> Problem details:
Across the entries below, determine how many lines include the word "Room". State only the resulting number.

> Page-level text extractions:
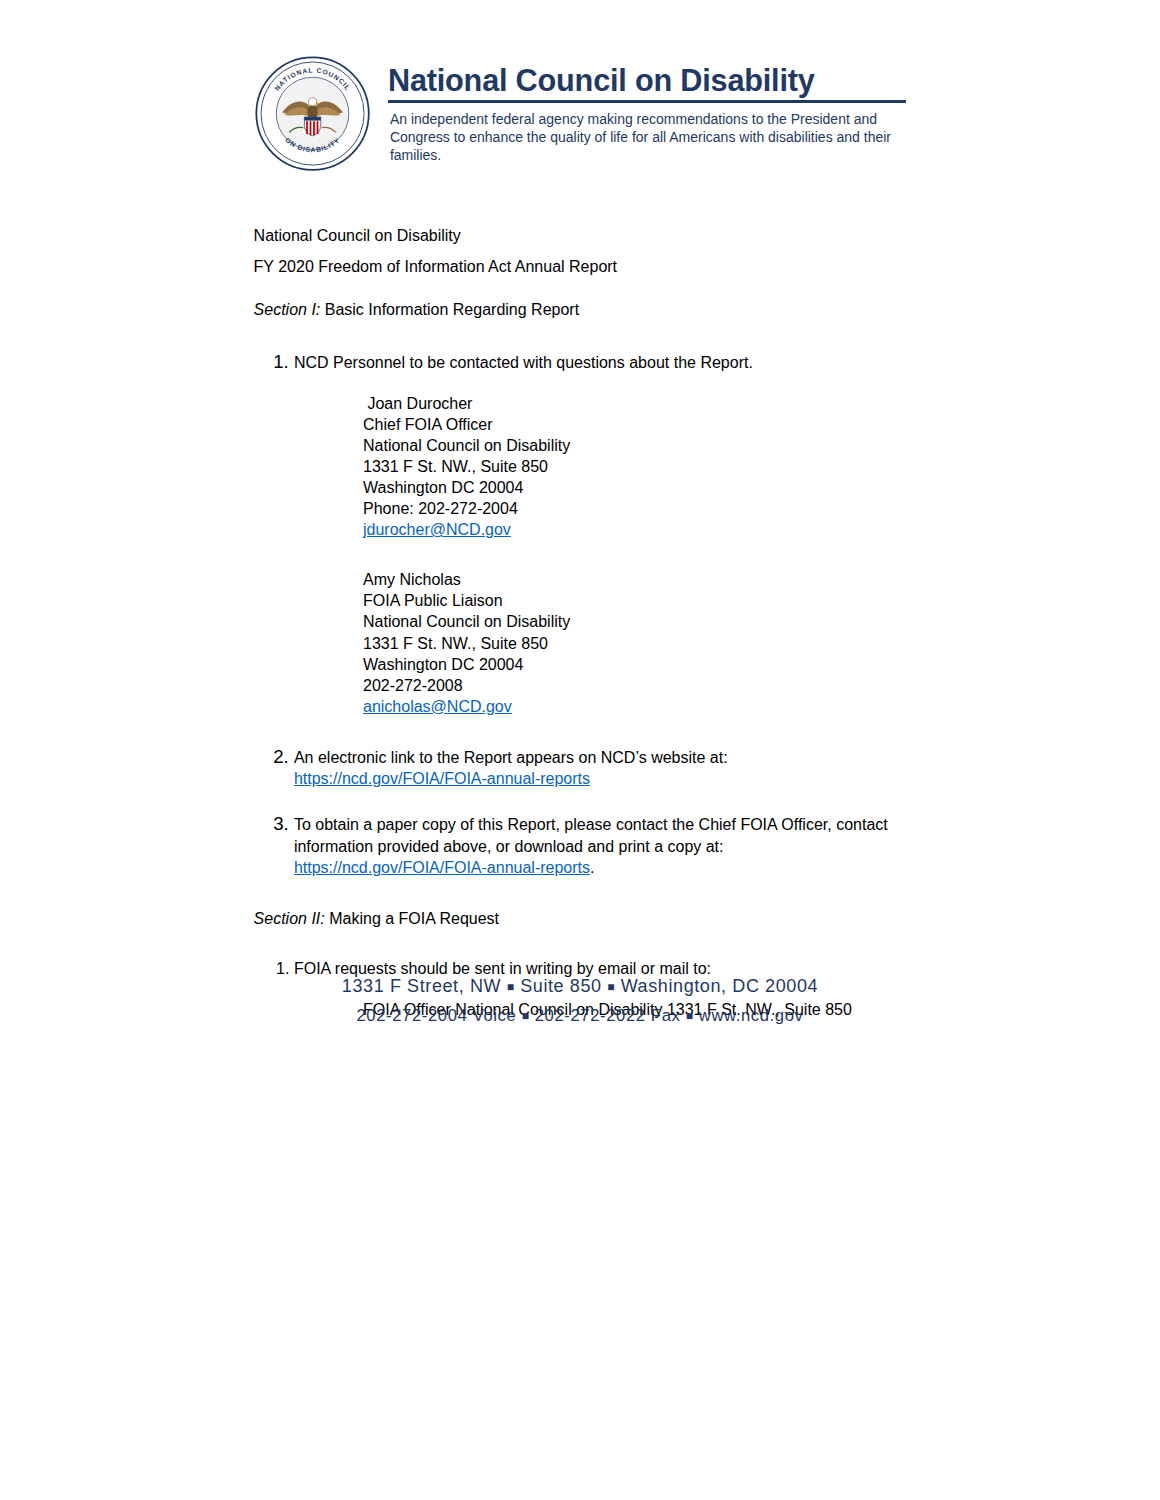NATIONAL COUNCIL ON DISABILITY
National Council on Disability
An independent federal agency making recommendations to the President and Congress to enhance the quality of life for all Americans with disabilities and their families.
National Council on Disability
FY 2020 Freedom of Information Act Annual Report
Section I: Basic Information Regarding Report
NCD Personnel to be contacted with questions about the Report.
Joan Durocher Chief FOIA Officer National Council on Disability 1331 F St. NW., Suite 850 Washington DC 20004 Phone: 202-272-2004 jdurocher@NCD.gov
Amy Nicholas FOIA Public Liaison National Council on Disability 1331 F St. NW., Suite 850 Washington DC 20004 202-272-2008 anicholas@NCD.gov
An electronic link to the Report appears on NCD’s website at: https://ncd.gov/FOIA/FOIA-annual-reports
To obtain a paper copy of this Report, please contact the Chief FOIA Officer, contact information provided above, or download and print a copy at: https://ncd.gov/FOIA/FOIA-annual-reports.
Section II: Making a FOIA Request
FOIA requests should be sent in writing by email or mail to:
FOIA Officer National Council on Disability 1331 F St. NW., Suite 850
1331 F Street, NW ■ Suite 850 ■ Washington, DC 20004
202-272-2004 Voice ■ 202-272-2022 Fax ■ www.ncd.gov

==

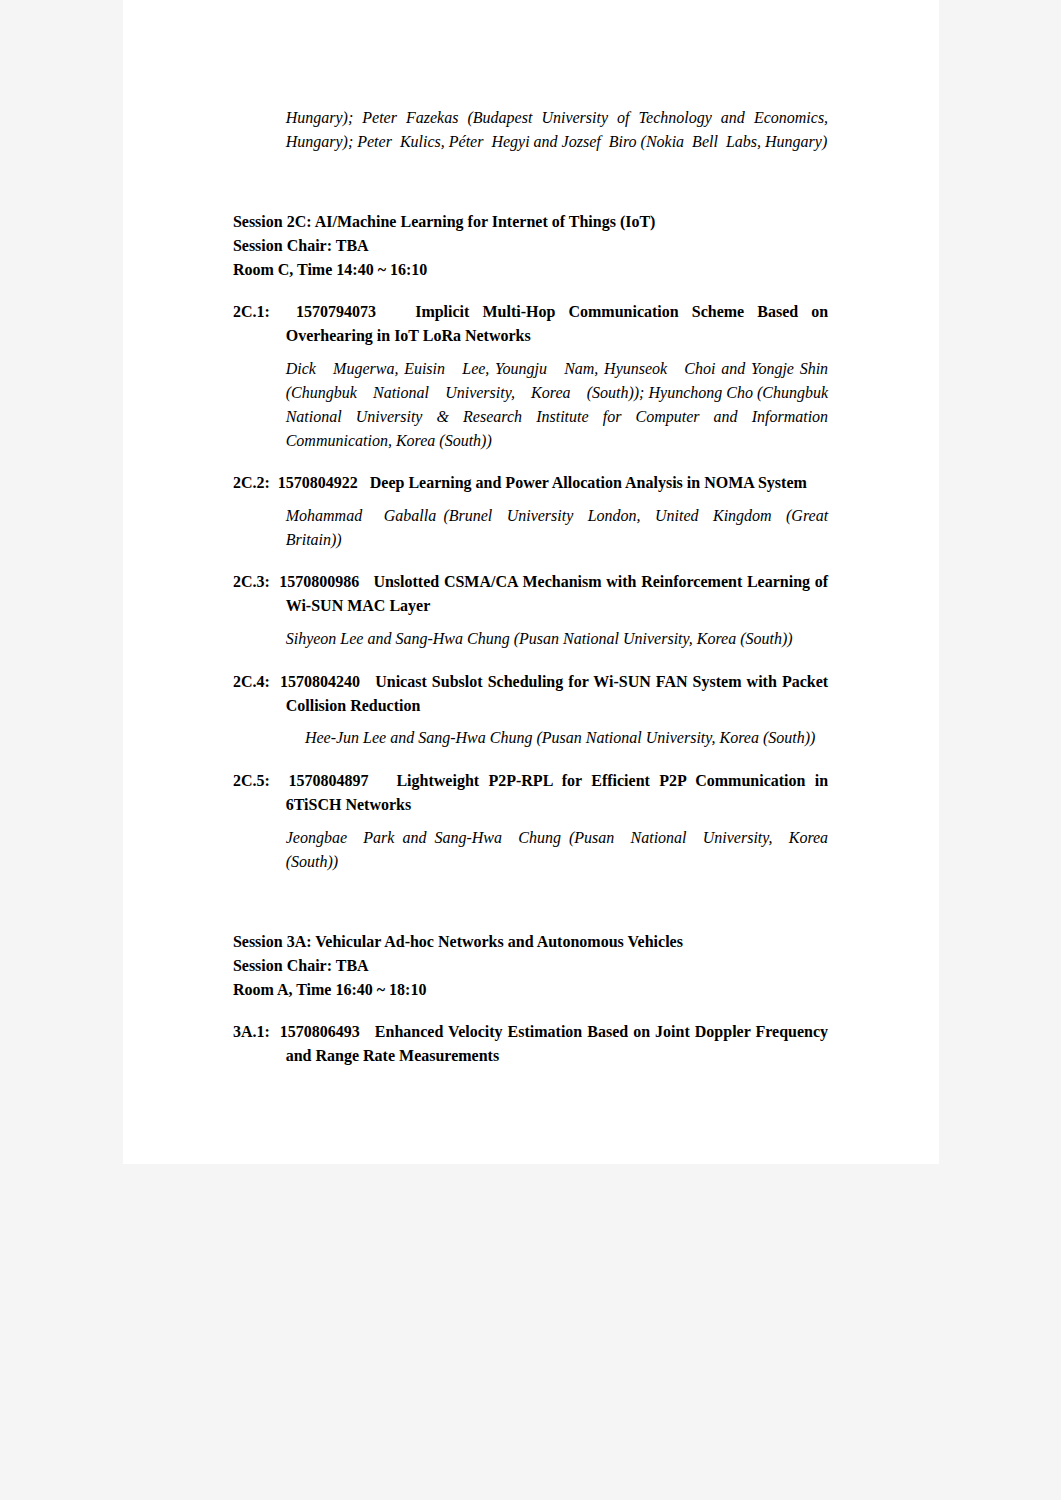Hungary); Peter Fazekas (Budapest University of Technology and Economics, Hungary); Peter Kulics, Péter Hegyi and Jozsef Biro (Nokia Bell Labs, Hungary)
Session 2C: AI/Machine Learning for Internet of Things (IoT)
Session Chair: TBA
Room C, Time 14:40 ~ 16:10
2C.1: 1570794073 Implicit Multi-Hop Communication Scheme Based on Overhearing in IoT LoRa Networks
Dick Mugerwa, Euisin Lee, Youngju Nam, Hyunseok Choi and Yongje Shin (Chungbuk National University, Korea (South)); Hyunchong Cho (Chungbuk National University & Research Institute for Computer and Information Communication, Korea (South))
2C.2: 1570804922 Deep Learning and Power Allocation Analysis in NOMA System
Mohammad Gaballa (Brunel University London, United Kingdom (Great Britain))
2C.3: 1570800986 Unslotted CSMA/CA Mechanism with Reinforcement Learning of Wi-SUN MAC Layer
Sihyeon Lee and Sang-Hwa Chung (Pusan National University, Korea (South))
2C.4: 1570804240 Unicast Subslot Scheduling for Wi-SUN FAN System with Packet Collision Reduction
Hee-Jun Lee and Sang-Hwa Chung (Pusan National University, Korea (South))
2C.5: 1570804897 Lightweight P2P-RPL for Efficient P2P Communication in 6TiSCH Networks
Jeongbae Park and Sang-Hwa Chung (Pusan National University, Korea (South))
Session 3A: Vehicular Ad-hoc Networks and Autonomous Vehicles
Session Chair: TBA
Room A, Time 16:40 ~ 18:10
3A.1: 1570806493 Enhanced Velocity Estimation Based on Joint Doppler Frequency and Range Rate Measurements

> Solution to the problem:
2